Certains créateurs représentent des cités, des architectures, des tours, des panoramas. Katsuyoshi Takenada (né en 1987) trace des lignes fines qui s’entrecroisent, se tressent ; il dresse des châteaux, des tours… Shoko Harazuka (né en 1995) dessine d’immenses vues aériennes de villes connectées ; chaque vaste dessin lui demande une année de travail. Yasushiro Kobayashi (né en 1983) dessine avec méticulosité la construction progressive des rues de la ville de Sapporo, au nord du Japon. Ou encore Tomoaki Sokain construit des meubles d’équipements électriques : machines à laver, réfrigérateurs, télévisions… Ou bien Noriyuki Katsura (né en 1978) met en évidence les compteurs enregistreurs ; il veut mesurer la nourriture des chevaux ; sans cesse il jauge ; il arpente ; il calibre ; il pèse et chiffre…
Sur les grandes routes, les véhicules variés roulent, circulent, voyagent. Takumi Matsuhashi (né en 1991) dessine et colore le camion rouge des pompiers, un grand camion vert de livraison ; autiste, il a des difficultés à verbaliser ses pensées, mais son œil précise les détails de voitures.
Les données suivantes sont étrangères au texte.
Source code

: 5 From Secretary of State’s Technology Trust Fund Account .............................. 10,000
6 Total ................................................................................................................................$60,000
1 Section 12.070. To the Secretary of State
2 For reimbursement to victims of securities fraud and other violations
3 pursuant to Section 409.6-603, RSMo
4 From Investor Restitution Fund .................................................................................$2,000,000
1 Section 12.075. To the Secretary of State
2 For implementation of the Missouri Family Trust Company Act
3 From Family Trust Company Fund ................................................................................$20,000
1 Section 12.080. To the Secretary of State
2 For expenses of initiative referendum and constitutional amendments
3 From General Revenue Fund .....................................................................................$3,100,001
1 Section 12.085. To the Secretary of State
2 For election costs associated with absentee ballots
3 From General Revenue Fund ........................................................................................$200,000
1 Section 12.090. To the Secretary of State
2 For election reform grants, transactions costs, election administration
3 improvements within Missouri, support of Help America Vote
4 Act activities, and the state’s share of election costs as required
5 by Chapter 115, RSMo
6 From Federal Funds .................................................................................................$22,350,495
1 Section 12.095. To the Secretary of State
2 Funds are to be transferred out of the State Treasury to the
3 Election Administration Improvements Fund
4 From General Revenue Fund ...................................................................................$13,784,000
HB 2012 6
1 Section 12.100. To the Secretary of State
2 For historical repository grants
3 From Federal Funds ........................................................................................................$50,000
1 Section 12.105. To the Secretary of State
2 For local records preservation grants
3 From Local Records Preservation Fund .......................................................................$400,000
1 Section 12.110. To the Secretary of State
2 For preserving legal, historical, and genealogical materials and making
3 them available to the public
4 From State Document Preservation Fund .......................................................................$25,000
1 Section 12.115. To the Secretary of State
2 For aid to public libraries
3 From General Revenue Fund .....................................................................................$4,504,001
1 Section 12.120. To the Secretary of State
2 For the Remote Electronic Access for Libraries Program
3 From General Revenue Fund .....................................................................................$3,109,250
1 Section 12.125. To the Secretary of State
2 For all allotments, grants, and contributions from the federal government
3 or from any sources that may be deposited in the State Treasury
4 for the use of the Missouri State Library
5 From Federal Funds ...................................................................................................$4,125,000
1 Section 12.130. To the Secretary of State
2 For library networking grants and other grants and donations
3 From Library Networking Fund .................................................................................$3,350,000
Shinichi Sawada (né en 1981) utilise de petits morceaux de papier déchiré ; il construit des bus, des trains, des autos ; il réalise des cloisons coulissantes…
Quelques créateurs choisissent l’abstraction. Misuzu Seko (née en 1981) emploie les fils de coton et de laine colorés ; elle brode ; elle produit un chaos embrouillé où des feux d’artifice jaillissent… Satoshi Morita (né en 1978) conserve des restes de fils stockés dans des boîtes en carton ; il les brode sur un tissu irrégulier ; selon lui, ses gestes maîtrisés constitueraient un rituel mystérieux. Kazu Suzuki (né en 1963) est calme, discipliné ; il tisse cinq jours de la semaine ; il suspend des cordes polychromes de 4,40 m ; il adore qu’on le complimente et ses gestes sont plus rapides… Le crayon de Waraji Gosokuni (né en 1979) se déplace à toute vitesse sur le papier ; il a été diagnostiqué schizophrène ; il explique : « Je ne pense pas à ce que je dessine, ni à pourquoi, mais je le fais simplement ». Les traits de Yuichi Nishida (né en 1974) sont véloces et sereins ; son style est de plus en plus libre ; il figure des mandarines, des enfants ; il cherche « un nouveau voyagé long ».
Bien des artistes de l’art brut tracent une vague calligraphie, des lettres ou des signes disséminés ; parfois ces écritures suggèrent des notes de musique, les mots des chansons…
Dans cette exposition, nous percevons aussi les dessins et les peintures de deux survivants du bombardement nucléaire de Hiroshima : Masaki Hironaka (né en 1939) et Yokio Karaki (1929-2016). Ce sont les témoignages sobres de l’effroi et des émotions intimes des survivants. Martine Lusardy indique la puissance graphique et l’expressivité de ces dessins qui bouleversent. Selon elle, les survivants ont connu « l’enfer, l’incendie, la pluie noire, la douleur, la soif, la perte des proches, le sentiment d’abandon, la difficulté des soins médicaux, les blessures effrayantes… » Ainsi, Yokio Karaki avait quinze ans ; il vivait à seulement trois kilomètres du bombardement atomique ; ces visions ne l’ont jamais quitté ; à partir de 1984 et pendant huit ans, il a réalisé onze peintures à l’huile ; il a fait don de ses œuvres au musée de Kyoto. Sur le ciel sur Hiroshima : un éclair de terreur, un « flash » de la mort.